Enièmes coups de théâtre dans la série des stades du Mondial-2014:
celui de Porto Alegre a passé favorablement l'épreuve cruciale d'un vote
mardi après-midi alors que l'enceinte de Manaus nécessitait des
retouches, même après son inauguration.
"Ensemble avec le COL
(Comité d'organisation local du Mondial, ndlr) et le Brésil, nous
trouverons des solutions pour les derniers défis", avait twitté lundi le
secrétaire général de la Fifa, Jérôme Valcke, à son arrivée au Brésil
pour un séjour de cinq jours consacré à l'épineuse question des stades,
et conclu jeudi par une réunion du COL et une conférence de presse au
Maracana.
Mais chaque jour ou presque apporte son lot de surprises
et contre-temps dans ce dossier emblématique, à moins de 80 jours de la
Coupe du monde (12 juin-13 juillet), après notamment la nouvelle de la
semaine dernière, lorsqu'a été annoncée la livraison le 15 avril du
stade de Sao Paulo... inachevé.
Mais, bonne nouvelle pour le stade
pauliste qui accueillera le match d'ouverture, la Banque nationale de
développement (BNDES) lui a octroyé une rallonge de 260 millions de
reais (80,8 M EUR).
Celui de Beira Rio à Porto Alegre, inauguré
par la présidente Dilma Rousseff le 20 février, est terminé. Enfin, pas
tout à fait: il manque encore à son pourtour les fameuses structures
temporaires, installations pour les médias, les sponsors, la sécurité et
les transmissions.
"Les alentours du stade ne sont pas bitumés",
s'était alarmé Jérôme Valcke le 13 mars. "Il s'agit de 140.000 mètres
carrés, ça demande au moins deux à trois mois, et on est à trois mois du
match d'ouverture, donc c'est une course contre-la-montre pas seulement
pour la Fifa, mais aussi le Comité d'organisation local, le
gouvernement et les villes hôtes".
Le club résident,
l'Internacional, avait prévenu fin février qu'il ne pouvait pas financer
ces installations. Quelques jours après, un accord financier était
trouvé entre les partenaires publics et privés et annoncé par la Fifa.
En
ce début de semaine, rebelote: c'est cette fois le maire de la ville,
José Fortunati, qui a fait part de son "angoisse", n'écartant pas l'idée
que son stade soit tout bonnement éjecté de l'organisation du tournoi,
faute de structures temporaires, si une nouvelle solution financière
n'était pas trouvée.
Mardi en début de soirée, le Parlement de l'Etat du Rio Grande do
Sul a approuvé, à 31 voix contre 19, le projet de loi qui offre une
exonération fiscale de 25 millions de reais (7,77 M EUR) pour les
entreprises oeuvrant sur ces structures. Il n'y eut pas de coup de
théâtre de dernière minute, et le Fifa peut respirer.
Contrairement
à Manaus, par exemple. L'Arena da Amazônia, inaugurée le 9 mars, avait
recueilli les compliments de Jérôme Valcke lors de son inspection le 16
février. Mais il reste du travail.
La pelouse a été abîmée par
endroits par un problème de fertilisants. "Le défaut technique a été
réparé et on a replanté de l'herbe dans les endroits affectés", avait
affirmé un porte-parole la semaine dernière à l'AFP.
Deux matches
se sont tenus dans ce stade, mais les vestiaires des équipes et des
arbitres n'étaient pas achevés avant la visite d'une délégation de la
Fifa lundi.
"Nous avons eu beaucoup de problèmes de finitions et
avons demandé à l'entreprise (de construction) d'améliorer certaines
choses, a confié le coordinateur des travaux du Mondial, Miguel
Capobiango, au quotidien sportif Lance! dans son édition de mardi.

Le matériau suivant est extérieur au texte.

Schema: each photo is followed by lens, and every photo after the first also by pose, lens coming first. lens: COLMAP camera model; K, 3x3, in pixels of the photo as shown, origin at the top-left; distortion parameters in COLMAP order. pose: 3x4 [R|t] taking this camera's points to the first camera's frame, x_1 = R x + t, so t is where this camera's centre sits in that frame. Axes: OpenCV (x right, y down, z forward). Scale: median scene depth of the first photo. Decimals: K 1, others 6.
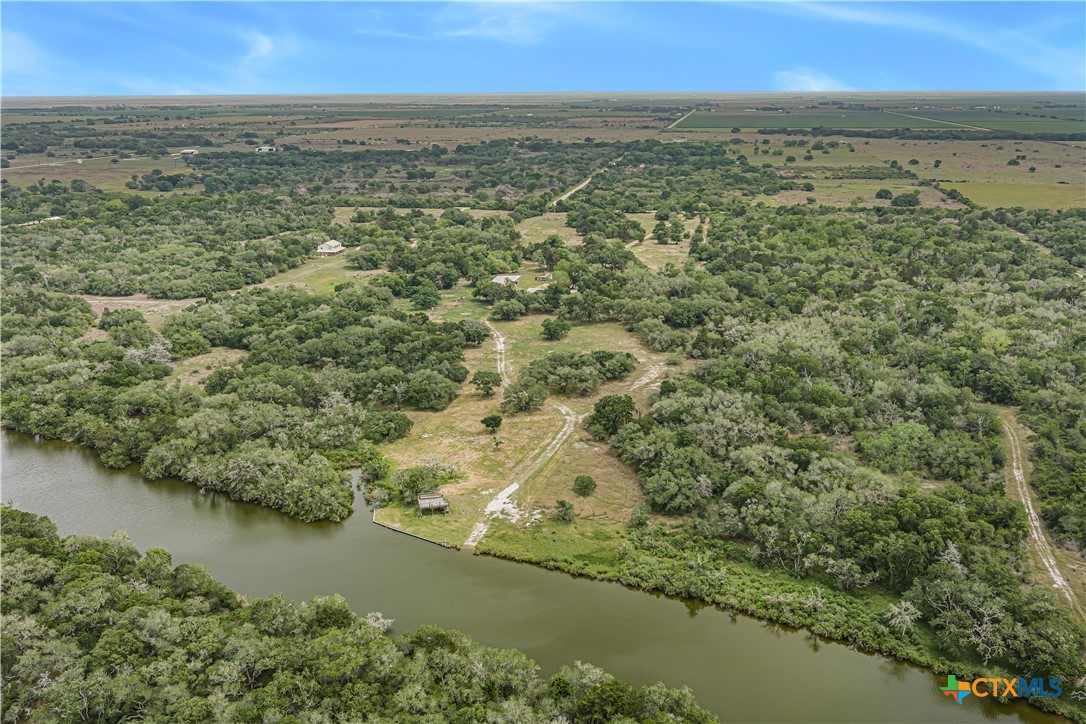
lens RADIAL K [[909.7, 0, 543.0], [0, 909.7, 362.0], [0, 0, 1]] dist [-0.004036, -0.017014]
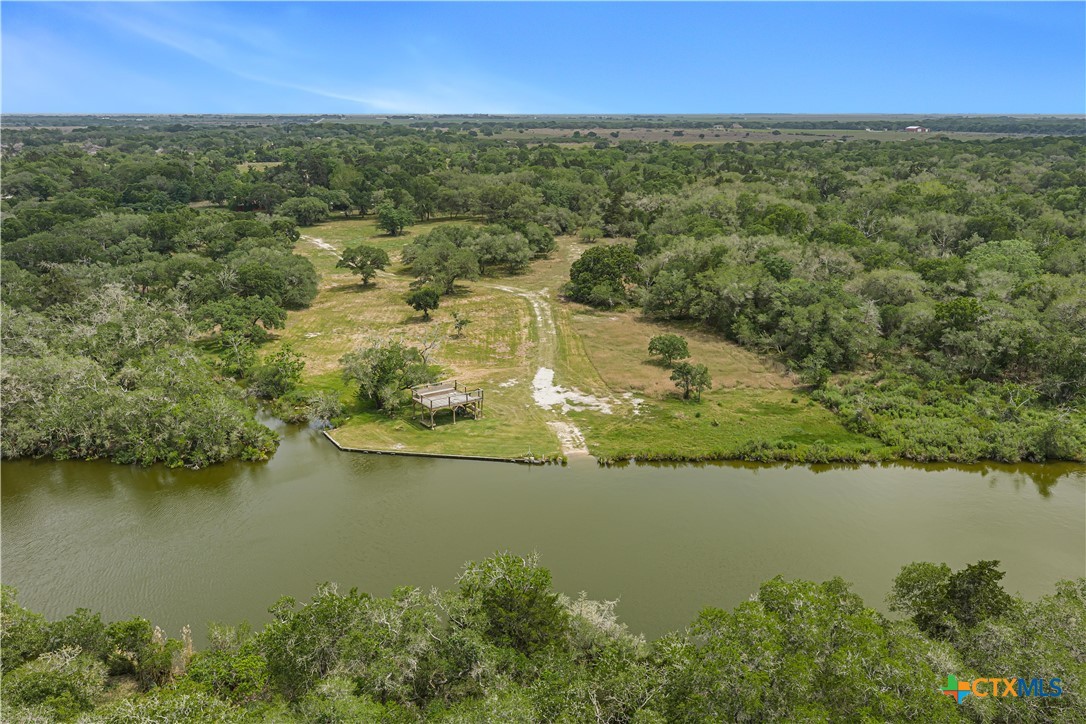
lens RADIAL K [[909.7, 0, 543.0], [0, 909.7, 362.0], [0, 0, 1]] dist [-0.004036, -0.017014]
pose [[0.915214, -0.098252, 0.390806, -0.250893], [0.109847, 0.993921, -0.007368, 0.134844], [-0.387706, 0.049672, 0.920444, 0.484971]]
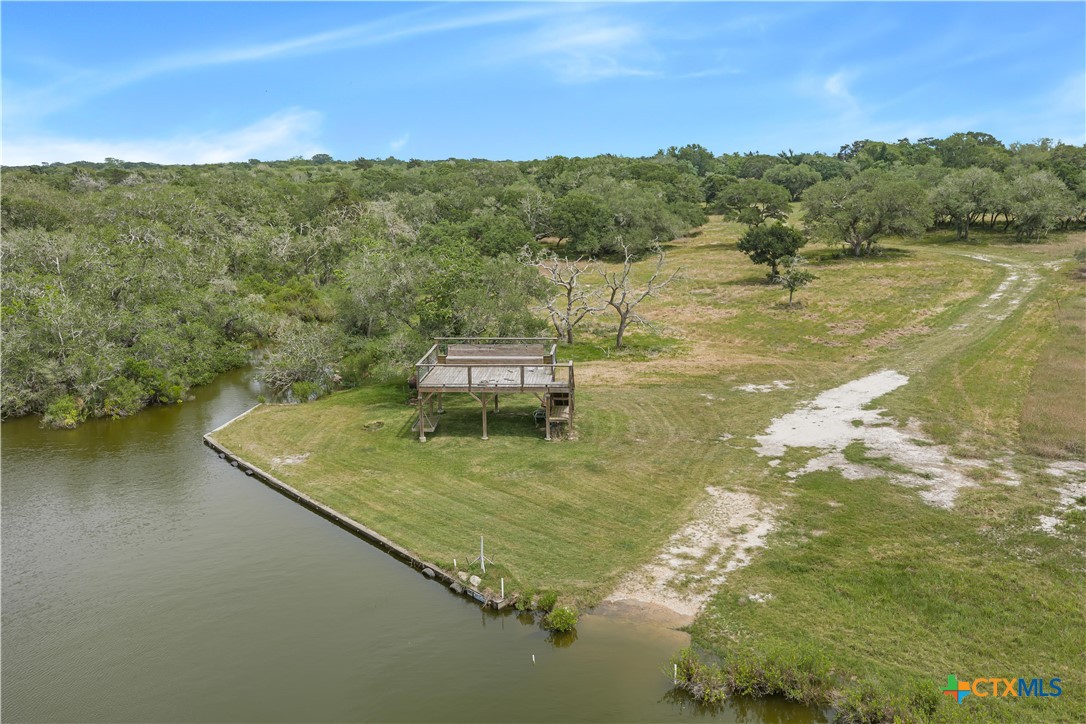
lens RADIAL K [[909.7, 0, 543.0], [0, 909.7, 362.0], [0, 0, 1]] dist [-0.004036, -0.017014]
pose [[0.964798, 0.052620, -0.257673, -0.055822], [-0.072834, 0.994917, -0.069536, 0.154217], [0.252704, 0.085855, 0.963727, 0.759951]]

Certaines toilettes ont présenté des problèmes lors des matches-tests.
Les questions liées aux systèmes de technologie, de climatisation et de
tension électrique sont en train d'être réglées".
Et pendant ce
temps-là, à Curitiba ? Le stade qui présentait le plus de retards dans
les travaux, au point d'avoir reçu un ultimatum de la Fifa, est passé au
second plan au vu des problèmes des autres enceintes.
Selon le
journal O Globo, l'intérieur de l'édifice est quasiment terminé, avec
plus de 25.000 places assises, le toit et les deux écrans géants, outre
la pelouse. Là aussi, c'est l'extérieur qui reste en friche.